- [READING PASSAGE]:
Given this fact, it is trivial to extract the value of the private variable pointer from the contract storage and supply it as an argument to an exploit:

function attack(address a, uint8 n) payable {
Slotthereum target = Slotthereum(a);
pointer = n;
uint8 win = getNumber(getBlockHash(pointer));
target.placeBet.value(msg.value)(win, win);


In order to receive the maximum reward, miners choose transactions to create a new block based on the cumulative gas used by each transaction. The order of transaction execution in a block is determined by the gas price. The transaction with the highest gas price will be executed first. So by manipulating the gas price, it is possible to get a desired transaction executed ahead of all others in the current block. This may constitute a security issue — commonly referred to as front-running — when a contract’s execution flow depends on its position in a block.

- [DATA ENTRIES]:
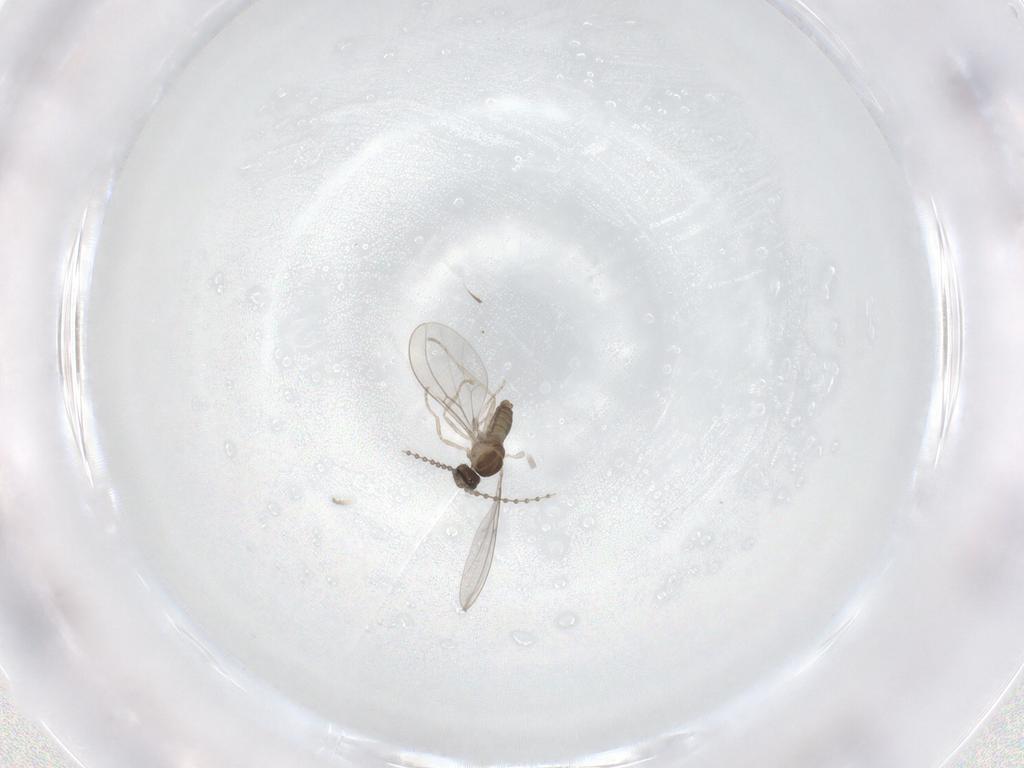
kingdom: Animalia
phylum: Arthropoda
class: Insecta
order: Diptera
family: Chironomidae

--

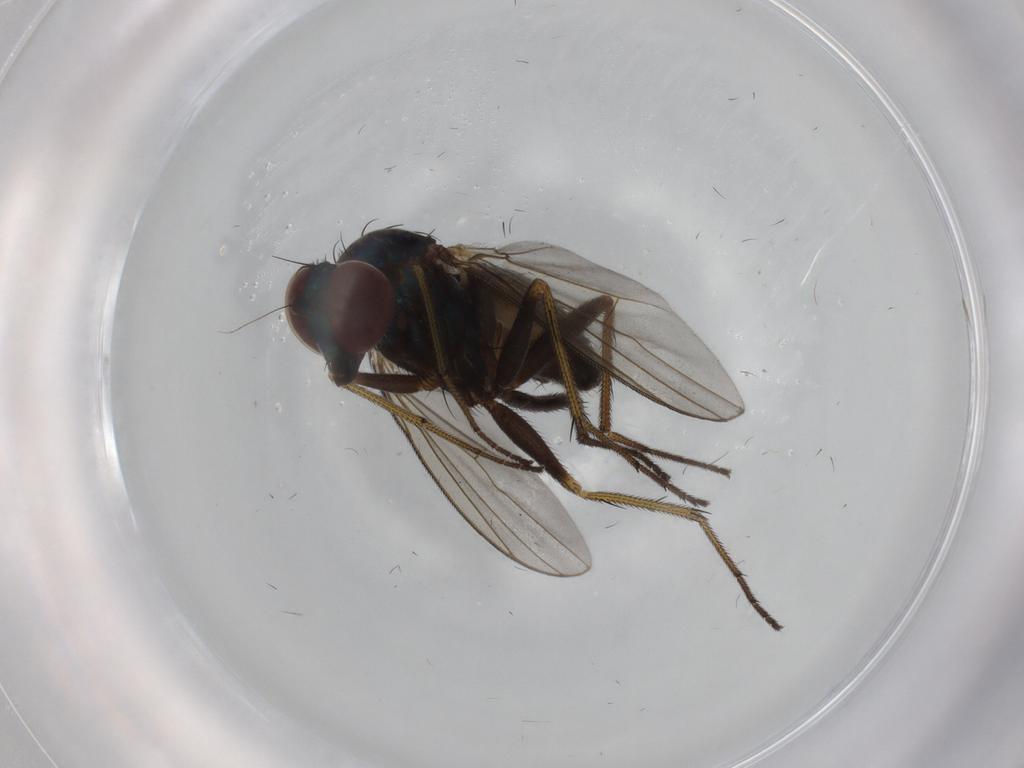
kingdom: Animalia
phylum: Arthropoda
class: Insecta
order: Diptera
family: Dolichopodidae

* * *

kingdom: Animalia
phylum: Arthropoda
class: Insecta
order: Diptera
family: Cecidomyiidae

- [WORK TO DO]:
(1) In the passage on smart contract exploits, what determines the order in which transactions in a block are executed?
(2) Extend the passage on smart contract exploits, beginning right after its final sentence.

- [REPLIES]:
(1) The gas price.

(2)
Consider the following example. A lottery uses an external oracle to get pseudo-random numbers, which are used to determine the winner from among the players who submitted their bets in each round. These numbers are sent unencrypted. An attacker may observe the pool of pending transactions and wait for the number from the oracle. As soon as the oracle’s transaction appears in the transaction pool, an attacker sends a bet with a higher gas price. The attacker’s transaction was made last in the round, but thanks to the higher gas price, is actually executed before the oracle’s transaction, making the attacker victorious. Such a task was featured in the ZeroNights ICO Hacking Contest.

Another example of a contract prone to front-running is the game called “Last is me!”. Every time a player buys a ticket, that player claims the last seat and the timer starts counting down. If nobody buys the ticket within a certain number of blocks, the last player to “take a seat” wins the jackpot. When the round is about to finish, an attacker may observe the transaction pool for other contestants’ transactions and claim the jackpot by means of a higher gas price.

Towards a safe(r) PRNG

There are several approaches for implementing safer PRNGs on the Ethereum blockchain:

  • External oracles
  • Signidice
  • Commit–reveal approach

External oracles: Oraclize

Oraclize is a service for distributed applications that provides a bridge between the blockchain and the external environment (Internet). With Oraclize, smart contracts can request data from web APIs such as currency exchange rates, weather forecasts, and stock prices. One of the most prominent use cases is the ability of Oraclize to serve as a PRNG. Some of the analyzed contracts used Oraclize to obtain random numbers from via the URL connector. This scheme is depicted in Figure 1.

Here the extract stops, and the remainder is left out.